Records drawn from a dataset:
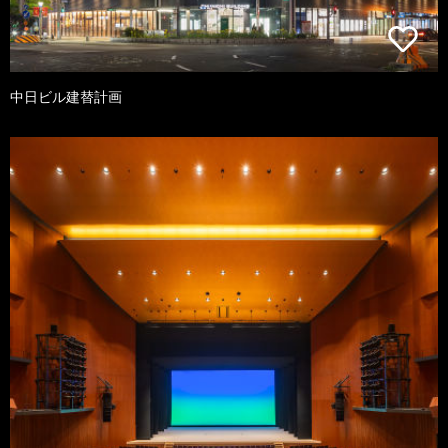
中日ビル建替計画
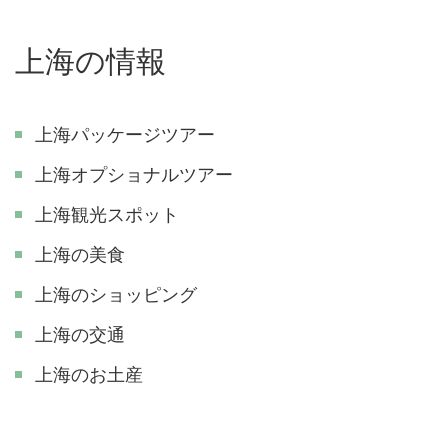
上海の情報
上海パッケージツアー
上海オプショナルツアー
上海観光スポット
上海の美食
上海のショッピング
上海の交通
上海のお土産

Task goal
Output all the records above exactly, but without their images.

Reply to the task
中日ビル建替計画
上海の情報
上海パッケージツアー
上海オプショナルツアー
上海観光スポット
上海の美食
上海のショッピング
上海の交通
上海のお土産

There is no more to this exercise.